**Chart comprehension data**

:::::

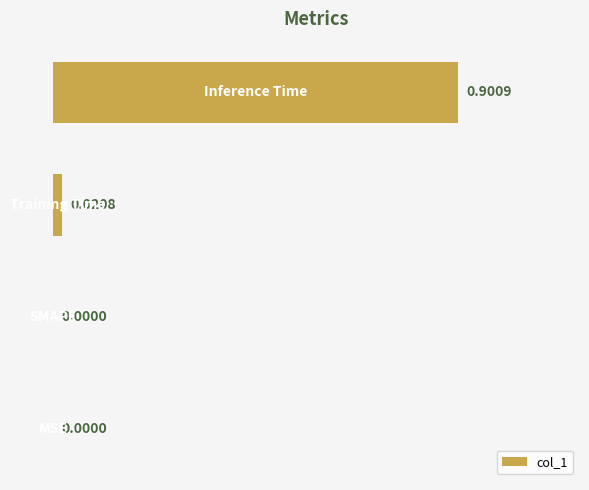

How many positive values are there?

2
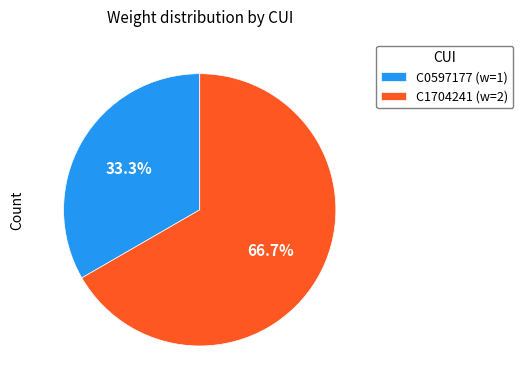

Count the number of slices in the pie.

2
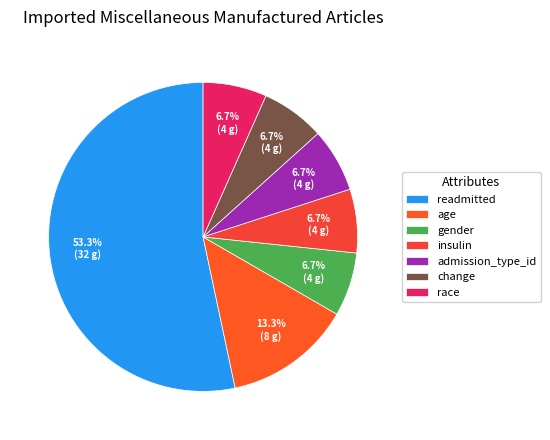

What is the change in value from age to insulin?

-4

:::::

**Task to complete**
Please list every line in the records above that contains the word "from".

**The answer**
What is the change in value from age to insulin?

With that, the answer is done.